Her breathing was uneven and shaky. She sounded ill
and in pain. An impressive level of self-discipline had gone into setting
aside her personal trauma for the sake of business. "I need to keep this
quiet," she said. "Will you help me do that?”
"I’m cooperating one hundred percent," John said.
"I'll drop you off where you say, park the car a few blocks away and walk
home. I got problems of my own."
"Yeah, I imagine you do."
And, after a time: "Thanks."
"You're welcome."
As instructed, he turned into the alley behind the
address she had given and pulled as close to the back door as he could.
She climbed from the car and walked an unsteady line to the door.

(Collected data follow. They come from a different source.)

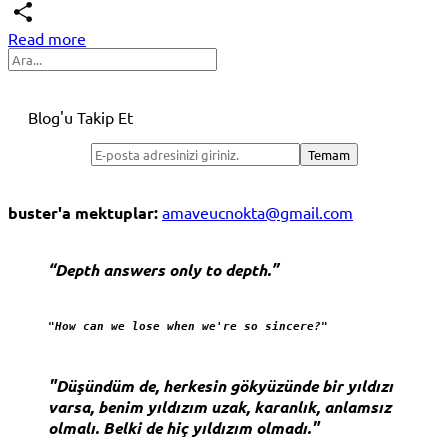
Telegram
Read more
Share
Search
Blog'u Takip Et
buster'a mektuplar:
amaveucnokta@gmail.com
“Depth answers only to depth.”
"How can we lose when we're so sincere?"
"Düşündüm de, herkesin gökyüzünde bir yıldızı
varsa, benim yıldızım uzak, karanlık, anlamsız
olmalı. Belki de hiç yıldızım olmadı."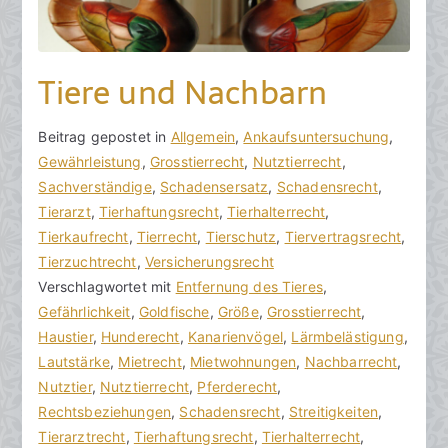
Tiere und Nachbarn
V
B
Beitrag gepostet in
K
Allgemein
,
Ankaufsuntersuchung
,
o
e
Gewährleistung
e
,
Grosstierrecht
,
Nutztierrecht
,
n
i
Sachverständige
i
,
Schadensersatz
,
Schadensrecht
,
h
t
Tierarzt
n
,
Tierhaftungsrecht
,
Tierhalterrecht
,
o
r
Tierkaufrecht
e
,
Tierrecht
,
Tierschutz
,
Tiervertragsrecht
,
r
a
Tierzuchtrecht
K
,
Versicherungsrecht
a
g
Verschlagwortet mit
o
Entfernung des Tieres
,
k
v
Gefährlichkeit
m
,
Goldfische
,
Größe
,
Grosstierrecht
,
R
e
Haustier
m
,
Hunderecht
,
Kanarienvögel
,
Lärmbelästigung
,
e
r
Lautstärke
e
,
Mietrecht
,
Mietwohnungen
,
Nachbarrecht
,
c
ö
Nutztier
n
,
Nutztierrecht
,
Pferderecht
,
h
f
Rechtsbeziehungen
t
,
Schadensrecht
,
Streitigkeiten
,
t
f
Tierarztrecht
a
,
Tierhaftungsrecht
,
Tierhalterrecht
,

She
seemed surprised to find it open. Glancing back at him briefly, already
letting the blanket slide away, she went inside and closed the door behind
her.
John abandoned the car halfway to the Ridge and
started up the highway on foot. The sun broke through scattered clouds
and flooded the world in brilliant golden light. "Is David still
sleeping?" he asked of Marlene, confident that she’d respond now. She had
gotten what she wanted of him.
Marlene appeared at his side wearing one of her
flower print house dresses. "He's still sleeping."
"He's sick."
"Yes, he is."
As long as she understood the stakes of the game she
was playing, John had nothing more to say to her.